Plugging these values in gives us:

f(n) = 1+\frac{7}{2}(n) + \frac{9}{4}(n)(n-1) + \frac{5}{12} (n)(n-1)(n-2) + \frac{1}{48}(n)(n-1)(n-2)(n-3)

When n = 0, f(0) = 1. Hence, the power of n that corresponds to this is 2n. So the formula for our coefficients is:

f(n) = 2^n\left [1 + \frac{7}{2}(n) + \frac{9}{4}(n)(n-1) + \frac{5}{12}(n)(n-1)(n-2) + \frac{1}{48}(n)(n-1)(n-2)(n-3)\right ]

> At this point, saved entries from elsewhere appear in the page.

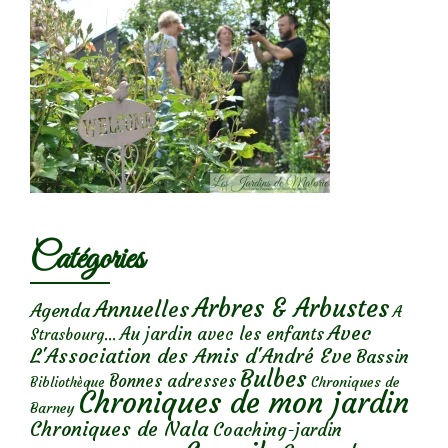
Catégories
Arbres & Arbustes
Annuelles
Agenda
A
Avec
Au jardin avec les enfants
Strasbourg...
L'Association des Amis d'André Eve
Bassin
Bulbes
Bonnes adresses
Chroniques de
Bibliothèque
Chroniques de mon jardin
Barney
Chroniques de Nala
Coaching-jardin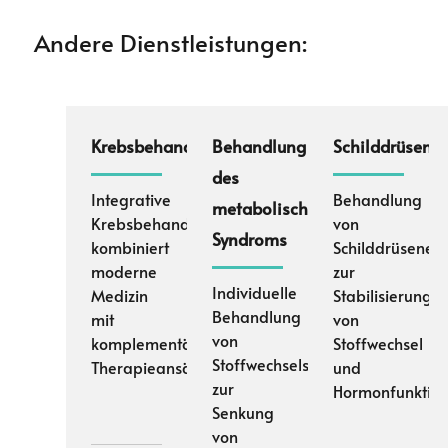
Andere Dienstleistungen:
Krebsbehandlungsspektrum
Behandlung
Schilddrüsenb
des
Integrative
Behandlung
metabolischen
Krebsbehandlung
von
Syndroms
kombiniert
Schilddrüsener
moderne
zur
Individuelle
Medizin
Stabilisierung
Behandlung
mit
von
von
komplementären
Stoffwechsel
Stoffwechselstörungen
Therapieansätzen
und
zur
Hormonfunktio
Senkung
von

However, these coefficients only come into play when n = 8. So we have to shift these by 8.

So the sequence rule is as follows:

\left (\sum_{i=4}^{\left \lfloor \frac{n}{2} \right \rfloor - 3}C_{2i}^{n}\cdot C_{i-4}^{i} \right ) = 2^{n-8}\left [1 + \frac{7}{2}(n-8) + \frac{9}{4}(n-8)(n-9) + \frac{5}{12}(n-8)(n-9)(n-10) + \frac{1}{48}(n-8)(n-9)(n-10)(n-11)\right ]

The formulas for the other coefficients reduces nicely. Let’s multiply this out to see if the same happens to this formula.

Using a computer, this expands nicely to:

\left (\sum_{i=4}^{\left \lfloor \frac{n}{2} \right \rfloor - 3}C_{2i}^{n}\cdot C_{i-4}^{i} \right ) = 2^{n-8}\left ( \frac{n^4}{48} - \frac{3n^3}{8} + \frac{107n^2}{48} - \frac{35n}{8} \right ), which itself factors even more nicely as:

\left (\sum_{i=4}^{\left \lfloor \frac{n}{2} \right \rfloor - 3}C_{2i}^{n}\cdot C_{i-4}^{i} \right ) = \frac{2^{n-12}}{3}(n)(n-5)(n-6)(n-7).